The troubles keep piling up for India, feted not long ago as a would-be commercial superpower. Economic data show the country is in far worse shape than previously thought, while it has overtaken Mexico to become the world’s third-largest tally of coronavirus cases. It will take the South Asian giant years, at least, to dig out from this hole. The country reported Monday its worst slump since quarterly numbers began publication in 1996: Gross domestic product shrank 23.9 percent in April to June compared with a year earlier. Conditions were tough even before the virus erupted because of a banking crisis that hobbled growth in 2019.

Plenty of places have been pummeled by the pandemic, though few have notched a descent as steep. And unlike Malaysia, Singapore or China, the shutdown in India didn’t curtail the spread of the virus. The country is now vying with Brazil for second-place behind the U.S. with the most cases. Infections numbered more than 3.62 million as of Monday and there have been 64,469 deaths. (The population is 1.3 billion.) India paid the economic price without the public health dividend.

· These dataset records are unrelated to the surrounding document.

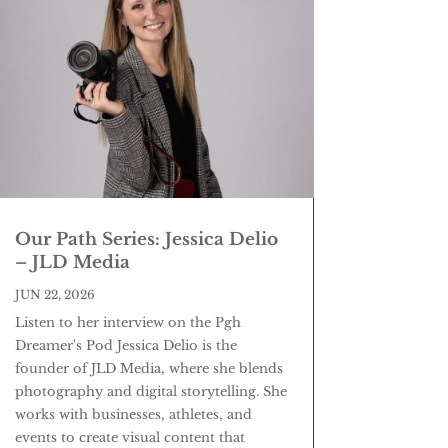
Our Path Series: Jessica Delio
– JLD Media
JUN 22, 2026
Listen to her interview on the Pgh
Dreamer's Pod Jessica Delio is the
founder of JLD Media, where she blends
photography and digital storytelling. She
works with businesses, athletes, and
events to create visual content that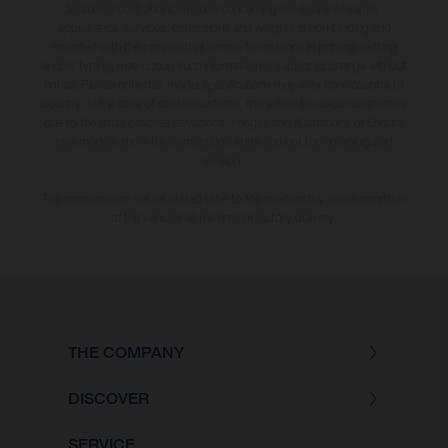
additional cost. All information concerning the scope of supply,
appearance, services, dimensions and weights is non-binding and
specified with the proviso that errors, for instance in printing, setting
and/or typing, may occur; such information is subject to change without
notice. Please note that model specifications may vary from country to
country. In the case of coated surfaces, there may be colour differences
due to the usual process deviations. Images and illustrations of Enduro
bike models show the competition state and not the homologated
version.
The consumption values stated refer to the roadworthy series condition
of the vehicles at the time of factory delivery.
THE COMPANY
DISCOVER
SERVICE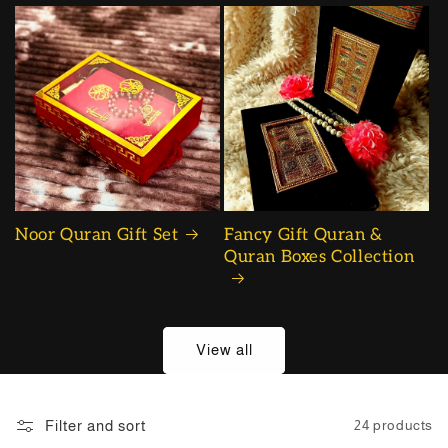
Noor Quran Gift Set
Fancy Gift Quran &
Quran Boxes Collection
View all
Filter and sort
24 products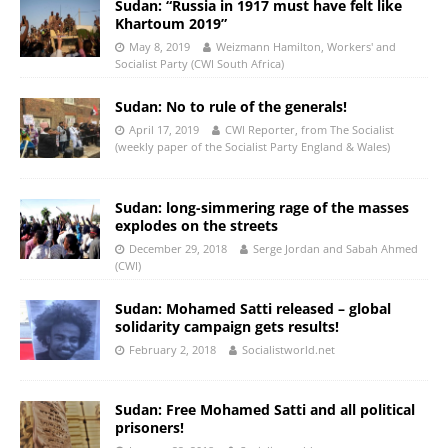
Sudan: “Russia in 1917 must have felt like
Khartoum 2019”
May 8, 2019
Weizmann Hamilton, Workers' and
Socialist Party (CWI South Africa)
Sudan: No to rule of the generals!
April 17, 2019
CWI Reporter, from The Socialist
(weekly paper of the Socialist Party England & Wales)
Sudan: long-simmering rage of the masses
explodes on the streets
December 29, 2018
Serge Jordan and Sabah Ahmed
(CWI)
Sudan: Mohamed Satti released – global
solidarity campaign gets results!
February 2, 2018
Socialistworld.net
Sudan: Free Mohamed Satti and all political
prisoners!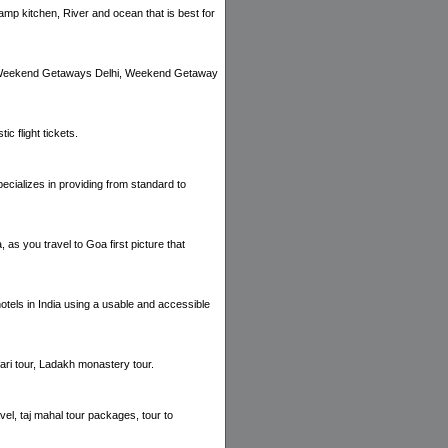
amp kitchen, River and ocean that is best for
for Weekend Getaways Delhi, Weekend Getaway
ic flight tickets.
ializes in providing from standard to
 as you travel to Goa first picture that
hotels in India using a usable and accessible
ari tour, Ladakh monastery tour.
avel, taj mahal tour packages, tour to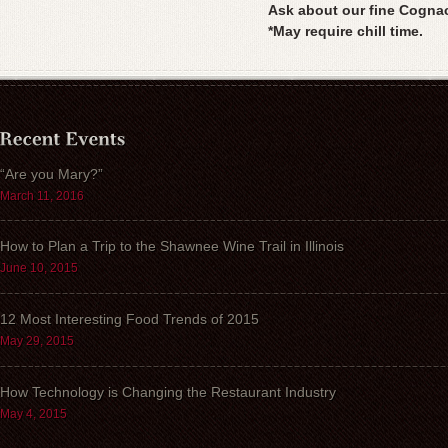
Ask about our fine Cogna
*May require chill time.
“Are you Mary?”
March 11, 2016
How to Plan a Trip to the Shawnee Wine Trail in Illinois
June 10, 2015
12 Most Interesting Food Trends of 2015
May 29, 2015
How Technology is Changing the Restaurant Industry
May 4, 2015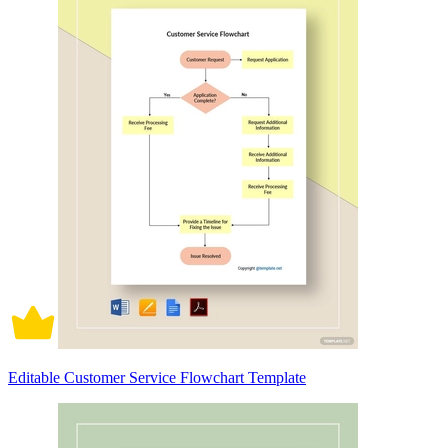
Editable Customer Service Flowchart Template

The policy paralysis, then, is especially unfortunate. After leading Asia in interest-rate cuts last year, the Reserve Bank of India has shifted to a slower gear. Officials are hamstrung by inflation that persistently runs above the central bank's 4 percent target (with a buffer of 2 percent on either side). The cocktail of frustration and fatalism running through minutes of the central bank’s most recent meeting is understandable: India is one of the few emerging markets where consumer price increases are above pre-pandemic levels, according to Oxford Economics. That’s largely thanks to a jump in vegetable prices.The logjam needs to be broken, nevertheless. Lower borrowing costs won’t speed the arrival of a vaccine or suppress cases, but they can alleviate conditions and help put a floor under confidence. The Federal Reserve's more relaxed view of inflation ought to give the RBI some leeway, as I wrote here.